Managing for biodiversity
Native vegetation is well adapted to the harsh Australian environment and provides essential ecosystem services such as integrated pest management, healthy soils and landscapes.
Striving towards ecologically healthy and diverse farming systems provides more resilience to climate change and can improve both profitability and biodiversity values.
Appropriate management of native pastures brings about key contributions to biodiversity and landscape health, not only because native species are critical components of the ecosystem, but also species diversity and habitat structure in native pastures are far more diverse than in improved pasture systems.
A major benefit of adopting appropriate deferred grazing management is the increase in the density and persistence of perennial native grasses that benefit biodiversity. Deferred grazing may also influence invertebrate ecology and have potential flow-on effects on litter and soil structure. This benefits the soil food web and nutrient cycling process by enhancing the abundance of beneficial fungi and bacteria.

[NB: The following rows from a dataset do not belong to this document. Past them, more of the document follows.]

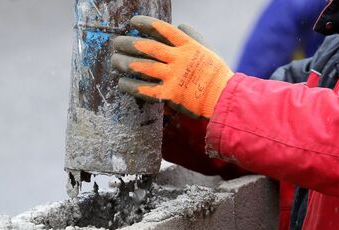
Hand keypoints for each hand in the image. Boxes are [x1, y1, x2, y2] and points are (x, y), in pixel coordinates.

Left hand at [111, 16, 232, 118]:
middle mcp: (178, 59)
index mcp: (187, 45)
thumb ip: (192, 36)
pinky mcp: (169, 95)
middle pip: (146, 47)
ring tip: (114, 61)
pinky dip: (130, 86)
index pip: (161, 29)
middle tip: (116, 43)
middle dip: (128, 43)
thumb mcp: (207, 49)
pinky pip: (145, 89)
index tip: (133, 22)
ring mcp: (173, 77)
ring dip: (124, 62)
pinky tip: (121, 83)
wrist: (224, 98)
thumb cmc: (216, 74)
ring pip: (142, 66)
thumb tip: (178, 25)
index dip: (144, 24)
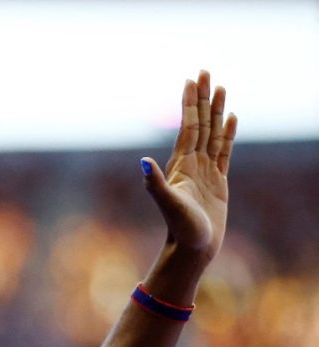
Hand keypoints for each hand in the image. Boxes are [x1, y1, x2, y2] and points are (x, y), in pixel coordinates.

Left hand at [141, 70, 236, 261]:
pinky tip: (231, 118)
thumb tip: (143, 162)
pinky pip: (224, 150)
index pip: (188, 125)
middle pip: (200, 122)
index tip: (192, 80)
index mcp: (181, 164)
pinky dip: (227, 133)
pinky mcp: (218, 180)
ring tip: (221, 88)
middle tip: (206, 72)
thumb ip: (155, 183)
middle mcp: (192, 163)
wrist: (193, 247)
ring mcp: (206, 170)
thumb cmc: (180, 228)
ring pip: (214, 133)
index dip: (190, 103)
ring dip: (217, 111)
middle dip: (203, 98)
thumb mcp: (167, 203)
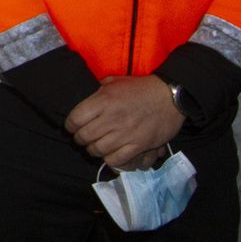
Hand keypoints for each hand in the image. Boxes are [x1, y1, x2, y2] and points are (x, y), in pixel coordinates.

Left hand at [63, 76, 184, 168]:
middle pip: (84, 136)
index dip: (70, 125)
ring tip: (95, 146)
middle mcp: (111, 118)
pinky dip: (110, 159)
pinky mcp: (138, 145)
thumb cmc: (140, 87)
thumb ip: (98, 90)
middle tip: (83, 138)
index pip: (75, 119)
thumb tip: (85, 96)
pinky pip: (116, 159)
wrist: (170, 96)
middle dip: (80, 139)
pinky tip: (110, 154)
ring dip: (93, 150)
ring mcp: (125, 134)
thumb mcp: (115, 82)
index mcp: (103, 101)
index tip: (72, 127)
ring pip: (98, 150)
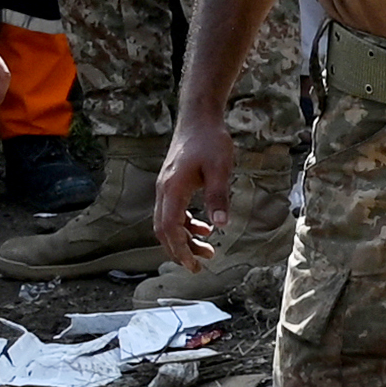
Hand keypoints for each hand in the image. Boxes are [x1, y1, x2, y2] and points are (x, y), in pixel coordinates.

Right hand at [154, 113, 235, 272]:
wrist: (199, 119)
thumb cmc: (210, 141)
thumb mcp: (220, 169)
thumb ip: (218, 197)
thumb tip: (222, 225)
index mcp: (173, 189)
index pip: (170, 227)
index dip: (179, 249)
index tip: (193, 265)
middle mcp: (164, 190)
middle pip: (164, 230)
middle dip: (179, 250)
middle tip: (199, 267)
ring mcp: (166, 187)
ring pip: (168, 222)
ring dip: (185, 239)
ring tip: (207, 250)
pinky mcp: (173, 184)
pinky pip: (174, 212)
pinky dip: (186, 225)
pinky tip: (205, 228)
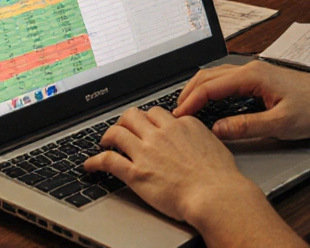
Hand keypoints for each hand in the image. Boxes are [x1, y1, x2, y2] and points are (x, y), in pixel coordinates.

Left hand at [83, 107, 261, 225]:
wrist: (214, 195)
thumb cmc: (219, 177)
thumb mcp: (214, 144)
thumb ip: (199, 137)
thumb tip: (195, 138)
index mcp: (182, 125)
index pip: (158, 113)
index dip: (149, 120)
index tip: (146, 126)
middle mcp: (161, 133)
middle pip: (134, 115)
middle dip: (125, 121)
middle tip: (122, 128)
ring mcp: (146, 151)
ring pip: (117, 132)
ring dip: (108, 135)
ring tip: (104, 142)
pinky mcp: (135, 172)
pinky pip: (108, 161)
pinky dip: (95, 161)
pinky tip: (90, 165)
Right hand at [175, 61, 309, 140]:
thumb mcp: (280, 124)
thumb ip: (246, 127)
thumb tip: (217, 130)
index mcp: (253, 75)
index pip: (211, 86)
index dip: (191, 101)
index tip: (177, 116)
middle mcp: (252, 69)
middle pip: (209, 77)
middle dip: (188, 93)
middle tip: (174, 114)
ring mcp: (256, 73)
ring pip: (217, 78)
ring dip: (200, 91)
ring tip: (187, 109)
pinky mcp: (260, 80)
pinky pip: (228, 82)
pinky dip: (212, 91)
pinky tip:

These benefits are the result of increased availability of suitable habitat structure and niches for native fauna and flora species in which they find shelter from competition, protection from predators and increased availability of food and nutrients.
Increasing the ground cover and abundance of native perennial grasses and forbs using deferred grazing also reduces grazing pressure, allowing natural regeneration of shrubs and trees for shelter. This is one of the most effective strategies for promoting biodiversity in the long term.
Low-input native pastures are also perceived as ‘clean and green’, providing stock with a diverse diet.
Significant production value can also arise from non-grass components of the native grasslands. For example, inter-tussock forbs constitute a small percentage of the vegetative cover but are often highly palatable and nutritious and can form a large part of the diet of domestic livestock. However, many perennial forbs are susceptible to grazing and decrease dramatically under intense grazing regimes.